The age old ding dong between active and passive management continues to command plenty of airtime but neither side is close to landing a knockout punch. In many ways it is an impotent and somewhat flawed debate.

Beyond the rather pedantic point that there is no such thing as passive investment, only ever decreasing degrees of active management, the real issue is not about who has the best investment methodology. If we had a definitive answer, our academic brethren wouldn’t be furtively publishing reams of studies and white papers on the subject, each enthusiastically hailing their latest work as definitive.

The truth is, active management is here to stay, although how it is delivered is fast becoming the more pertinent question. The traditional fund vehicle, with which the UK market is so familiar, is broken. Granted it provides plenty of protections, but is an unwieldy and cumbersome structure which suits neither the provider of investment management nor the end investor.

In short, forget about the self-serving ‘active versus passive’ noise, move beyond investment methodology and look at implementation. End investors are becoming more discerning and sophisticated and how they access a particular methodology is becoming increasingly more relevant. As active managers fight to justify their opaque fund cost structures and in some cases their very existence, they would do well to take a step back and take this point on board.

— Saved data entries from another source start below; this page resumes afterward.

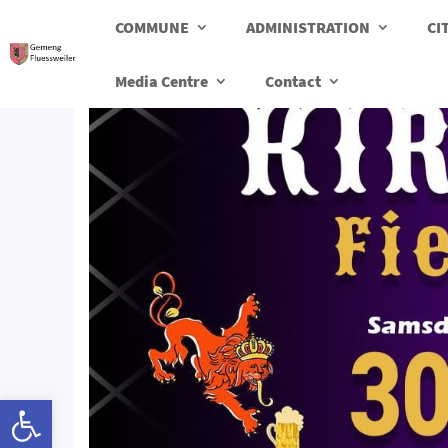
COMMUNE
ADMINISTRATION
CI
Media Centre
Contact
Ouvrir la barre d’outils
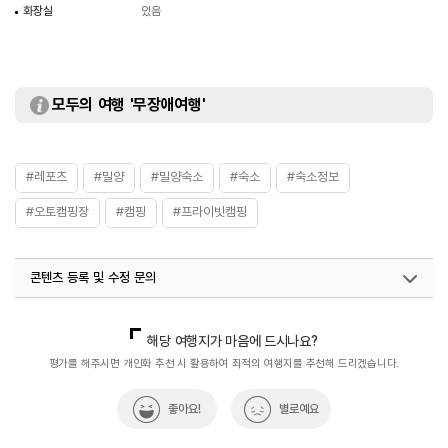
화장실
있음
모두의 여행 '무장애여행'
#레포츠
#밀양
#밀양숙소
#숙소
#숙소정보
#오토캠핑장
#캠핑
#프라이빗캠핑
콘텐츠 등록 및 수정 문의
국내디지털마케팅팀
033-813-3500
해당 여행지가 마음에 드시나요?
평가를 해주시면 개인화 추천 시 활용하여 최적의 여행지를 추천해 드리겠습니다.
좋아요!
별로예요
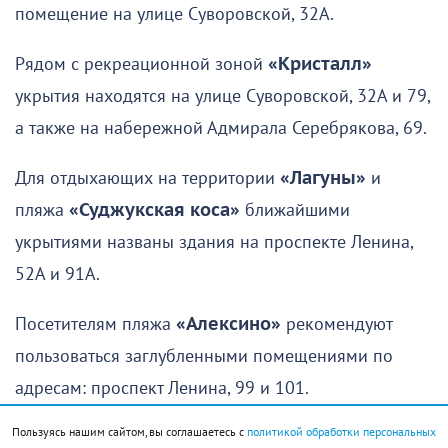
помещение на улице Суворовской, 32А.
Рядом с рекреационной зоной
«Кристалл»
укрытия находятся на улице Суворовской, 32А и 79,
а также на набережной Адмирала Серебрякова, 69.
Для отдыхающих на территории
«Лагуны»
и
пляжа
«Суджукская коса»
ближайшими
укрытиями названы здания на проспекте Ленина,
52А и 91А.
Посетителям пляжа
«Алексино»
рекомендуют
пользоваться заглубленными помещениями по
адресам: проспект Ленина, 99 и 101.
Пользуясь нашим сайтом, вы соглашаетесь с
политикой обработки персональных
В
Мысхако
укрытия расположены на улице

To explain this in more detail, it is worth taking a sideways glance at funds to illustrate the point. Why do investors buy a particular fund? It could be any number of reasons, so let’s look at the six most common:

  • Access to a particular asset class, geographic region or categorisation
  • Diversification
  • Performance
  • Investment Manager reputation
  • Cost
  • Regulatory protection

In most cases, investors will cite at least two of the above, as reasons for investment. But what if there was an alternative way to access these investment criteria whilst circumventing the cumbrous fund option? Accessing an active manager’s methodology or IP can now be done via a more efficient process. The net result is lower costs, bespoke investment vehicles and an instant uplift in performance.

So how is this supposed alchemic feat achieved?  The answer comes from the oft berated (and at times rightly so) world of investment banking. Synthetic replication and trading has been used bank to bank for a number of years, but is now being used to unshackle investment mangers’ IP, enabling them to lower costs, improve performance and access a greater range of investors at a stroke.

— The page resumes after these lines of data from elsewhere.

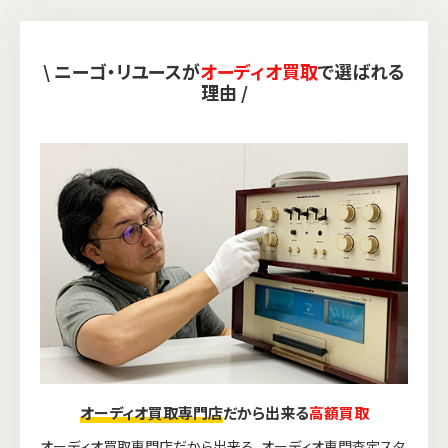
\ ニーゴ・リユースが
オーディオ買取
で選ばれる
理由 /
オーディオ買取専門店
だから出来る
高額買取
オーディオ買取専門店だから出来る、オーディオ専門査定スタ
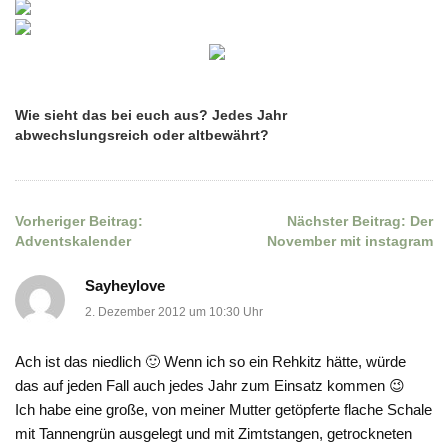
de
Wie sieht das bei euch aus? Jedes Jahr
sc
abwechslungsreich oder altbewährt?
w
Vorheriger Beitrag:
Nächster Beitrag:
Der
Beitragsnavigation
Adventskalender
November mit instagram
Sayheylove
2. Dezember 2012 um 10:30 Uhr
Ach ist das niedlich 🙂 Wenn ich so ein Rehkitz hätte, würde
das auf jeden Fall auch jedes Jahr zum Einsatz kommen 😉
Ich habe eine große, von meiner Mutter getöpferte flache Schale
mit Tannengrün ausgelegt und mit Zimtstangen, getrockneten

This alchemy does have its limitations, in that in order for an investment methodology to be replicated, it must be disciplined enough to be able to extract sufficient rules to create a synthetic version.

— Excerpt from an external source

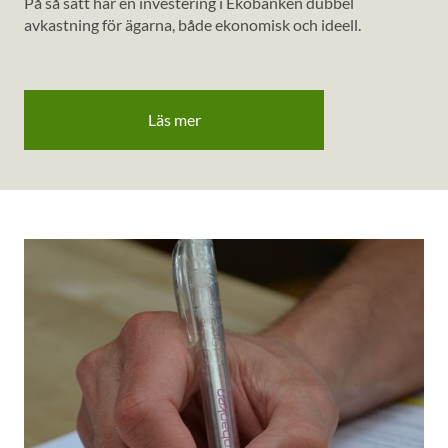
På så sätt har en investering i Ekobanken dubbel
avkastning för ägarna, både ekonomisk och ideell.
Läs mer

This is not to say only asset managers with highly ‘active share’ portfolios can be replicated. On the contrary. The synthetic replications should not be confused with reference benchmarks that carry little or no investment intelligence. The purpose of their implementation is to free up an asset manager’s IP, which under the current arrangement, is being suffocated by increasing regulation and ever greater scrutiny on fees, performance and transparency.

Funds will not disappear overnight. Indeed it would be churlish to cheer their demise. However, change is needed if the industry is to flourish and squabbling over the pros and cons of who has the methodology is facile. The asset management industry needs to engage fully with the new and exciting alternatives to funds and credit their end investors with a little more nous than they currently do.

Like any market, demand drives supply. As investors continue to develop their collective understanding of financial markets, the demand for the next wave of alternatives to funds will take hold. Look beyond investment methodology, accept we will never always be right and therefore by definition never always be wrong. Instead look towards the implementation of your chosen strategy and to the alchemists working beyond the status quo.